Kunst

Festival "Der neue Heimatfilm" mit Schwerpunkt "Identität"

Das Festival "Der neue Heimatfilm" Ende August in Freistadt im Mühlviertel hat heuer den inhaltlichen Schwerpunkt "Identität", der auch immer wieder eng mit "Heimat" verbunden ist. Rund 60 Spiel-, Dokumentar- und Kurzfilme aus allen Teilen der Erde sind zu sehen. 13 Streifen aus zehn Produktionsländern treten in den Wettbewerben um den Spiel- und Dokumentarfilmpreis an.

Organisator Wolfgang Steininger, der zusammen mit seinem Team das Programm des 29. Festivals in einer Pressekonferenz am Mittwoch in Linz präsentierte, verwies darauf, dass Heimat ein vielschichtiges Thema sei, unter anderem Verbundenheit mit Grund und Boden, mit dem Überleben in den inzwischen schwierig gewordenen ländlichen Strukturen und so auch mit Flucht und Migration.

So setzen sich heuer Produktionen wie "Die Schwalbe" des Schweizer Regisseurs Mano Khalil, "Haymatloz" von Eren Önsöz, "Reset-Restart" von Judith Lichteneckert und "Unten" des Linzers Djordje Cenic mit den verschiedenen Identitäten von Menschen, oft verbunden mit dem Hintergrund von Migration und Flucht, auseinander. Der Kurzfilm "The Purple Field" des syrischen Regisseurs Nasri Hajjaj, der vergangenes Jahr als Flüchtling im Bezirk Freistadt verbracht hat und das Schicksal eines jungen im Mühlviertel gelandeten Syrers dokumentiert, ist ein sehr lokaler Beitrag zu diesem Thema.

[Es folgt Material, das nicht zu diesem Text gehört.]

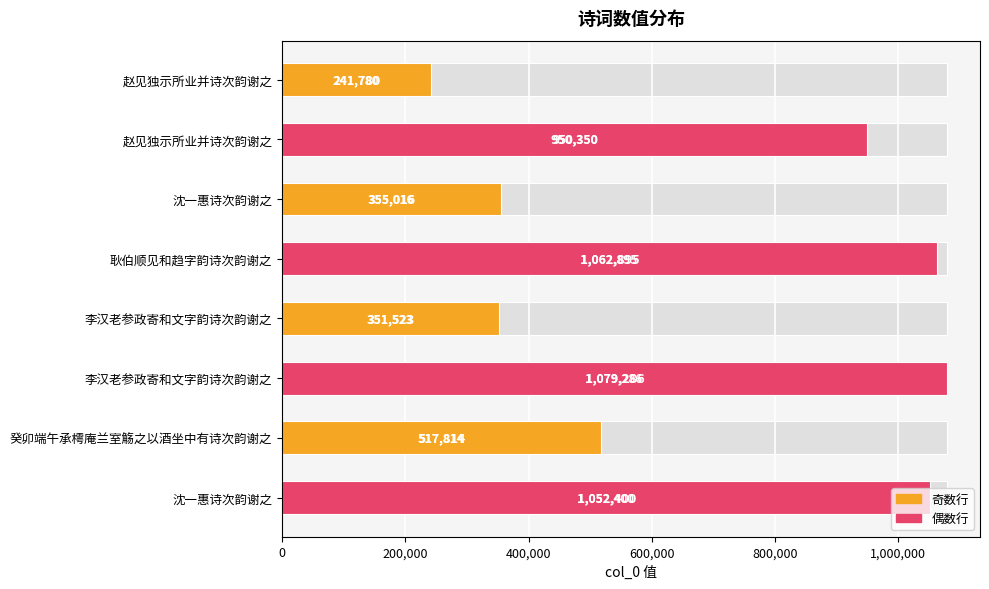

What is the difference between the second highest and second lowest values?

711372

Die vielen Aspekte des Lebens "in der Provinz" zeigen auch andere Festivalbeiträge. "Bei Tag und bei Nacht" von Andreas Guttner porträtiert das Leben eines Kärntner Landarztes, seine prekäre Lage und jene seiner Patienten, den Bergbauern: Beide sind vom Verschwinden bedroht. Aus dem Mühlviertel stammt Katharina Haudum aus Bad Leonfelden, die Hauptdarstellerin des Eröffnungsfilms "Bergfried" von Jo Baier. Der Cutterin Julia Drack aus Scharnstein in Oberösterreich ist eine kleine Werkschau gewidmet, unter anderem mit Andreas Grubers aktuellem Film "Hannas schlafende Hunde".

Nicht zuletzt wird Fritz Lehner mit dem heurigen Würdigungspreis der Stadt Freistadt ausgezeichnet - eine späte Genugtuung. Er drehte 1976 zusammen mit Kamera-Mann Xaver Schwarzenberger einen Freistadt-Film, eigentlich als Liebeserklärung an seine Heimatstadt gedacht, dort aber heftig kritisiert. Unter anderem hatte er gebeten, alle Autos vom Hauptplatz fernzuhalten. Das wurde damals dahin gehend interpretiert, er hätte zeigen wollen, dass sich die Freistädter keine Autos leisten können.

Im Italienprogramm fokussiert sich das Festival auf das Dokumentarschaffen des Landes. Dem Turiner Filmemacher Andrea Deaglio, der sich in seinen Werken dem Thema Migration annimmt, ist beispielsweise eine kleine Werkschau gewidmet. Die Grenze zur Fiktion zeigen zwei Filme von Elisabetta Sgarbi, die drei Fischer im Po-Delta bei ihrer Arbeit begleitet. Diese werden auch als Gäste in Freistadt erwartet. Ergänzt wird das Programm durch Fotoausstellungen und allabendliche Konzerte.